Assigned task
Apart from the pictures, every entry should be reproduced exactly.

Stored data entries:
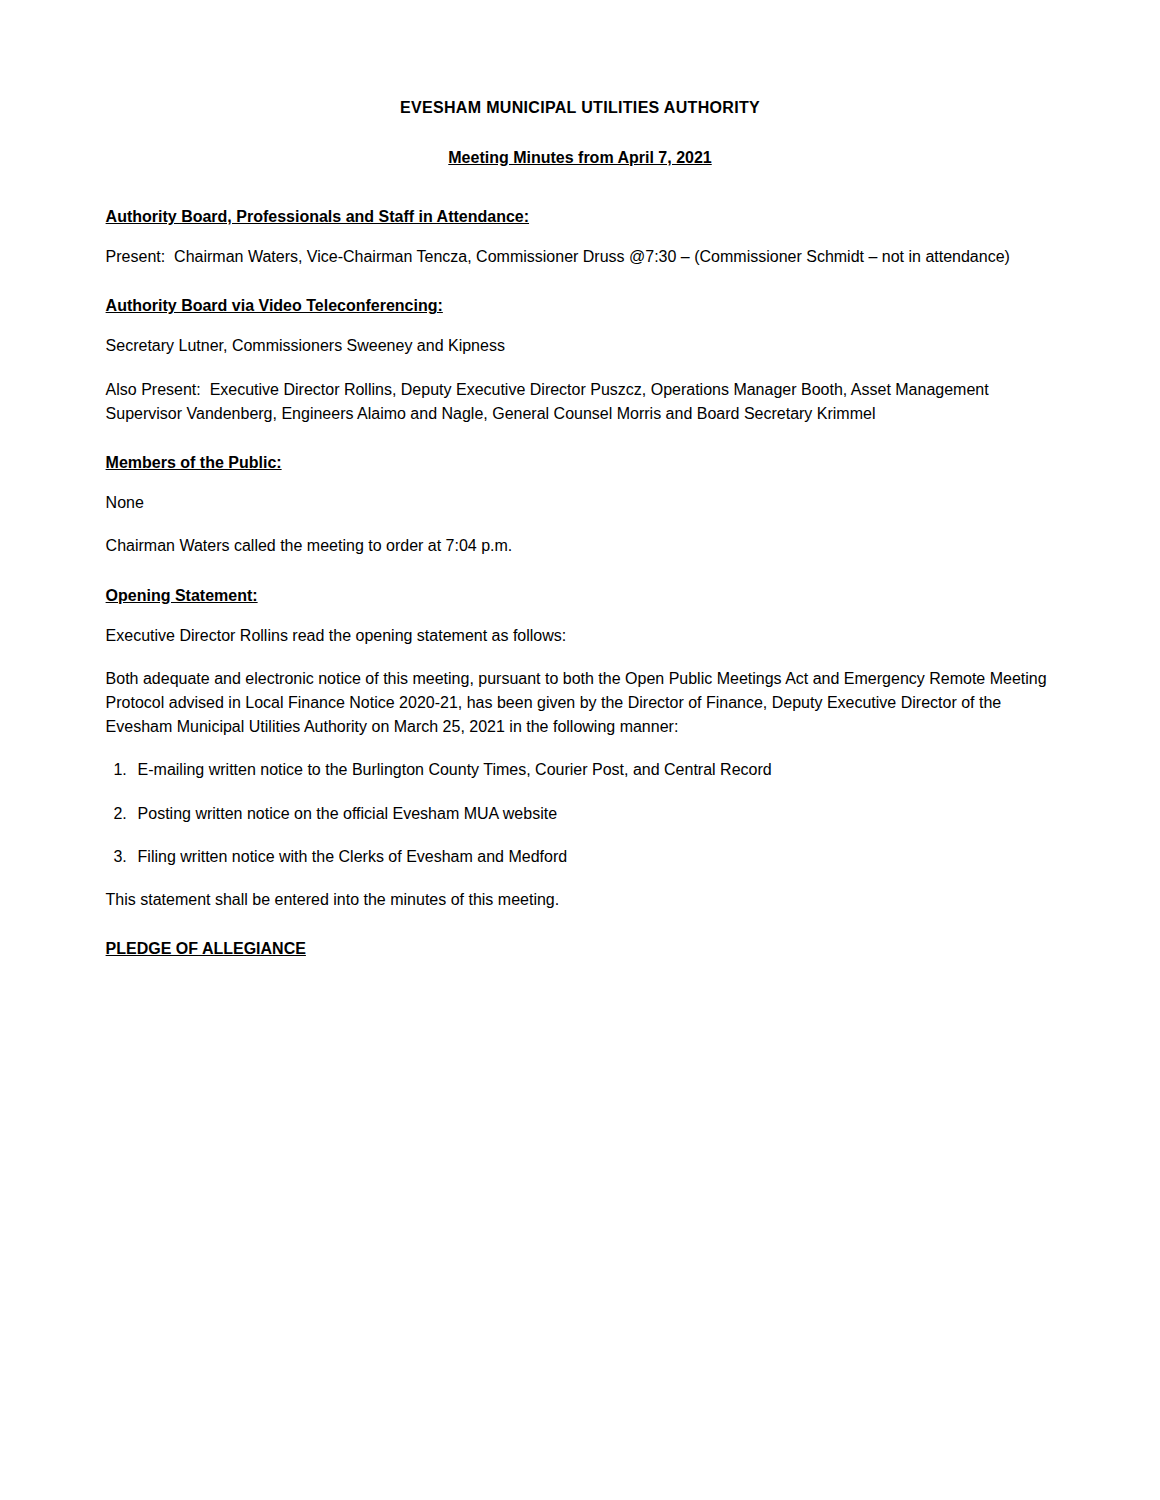EVESHAM MUNICIPAL UTILITIES AUTHORITY
Meeting Minutes from April 7, 2021
Authority Board, Professionals and Staff in Attendance:
Present: Chairman Waters, Vice-Chairman Tencza, Commissioner Druss @7:30 – (Commissioner Schmidt – not in attendance)
Authority Board via Video Teleconferencing:
Secretary Lutner, Commissioners Sweeney and Kipness
Also Present: Executive Director Rollins, Deputy Executive Director Puszcz, Operations Manager Booth, Asset Management Supervisor Vandenberg, Engineers Alaimo and Nagle, General Counsel Morris and Board Secretary Krimmel
Members of the Public:
None
Chairman Waters called the meeting to order at 7:04 p.m.
Opening Statement:
Executive Director Rollins read the opening statement as follows:
Both adequate and electronic notice of this meeting, pursuant to both the Open Public Meetings Act and Emergency Remote Meeting Protocol advised in Local Finance Notice 2020-21, has been given by the Director of Finance, Deputy Executive Director of the Evesham Municipal Utilities Authority on March 25, 2021 in the following manner:
E-mailing written notice to the Burlington County Times, Courier Post, and Central Record
Posting written notice on the official Evesham MUA website
Filing written notice with the Clerks of Evesham and Medford
This statement shall be entered into the minutes of this meeting.
PLEDGE OF ALLEGIANCE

Written reply
EVESHAM MUNICIPAL UTILITIES AUTHORITY
Meeting Minutes from April 7, 2021
Authority Board, Professionals and Staff in Attendance:
Present: Chairman Waters, Vice-Chairman Tencza, Commissioner Druss @7:30 – (Commissioner Schmidt – not in attendance)
Authority Board via Video Teleconferencing:
Secretary Lutner, Commissioners Sweeney and Kipness
Also Present: Executive Director Rollins, Deputy Executive Director Puszcz, Operations Manager Booth, Asset Management Supervisor Vandenberg, Engineers Alaimo and Nagle, General Counsel Morris and Board Secretary Krimmel
Members of the Public:
None
Chairman Waters called the meeting to order at 7:04 p.m.
Opening Statement:
Executive Director Rollins read the opening statement as follows:
Both adequate and electronic notice of this meeting, pursuant to both the Open Public Meetings Act and Emergency Remote Meeting Protocol advised in Local Finance Notice 2020-21, has been given by the Director of Finance, Deputy Executive Director of the Evesham Municipal Utilities Authority on March 25, 2021 in the following manner:
E-mailing written notice to the Burlington County Times, Courier Post, and Central Record
Posting written notice on the official Evesham MUA website
Filing written notice with the Clerks of Evesham and Medford
This statement shall be entered into the minutes of this meeting.
PLEDGE OF ALLEGIANCE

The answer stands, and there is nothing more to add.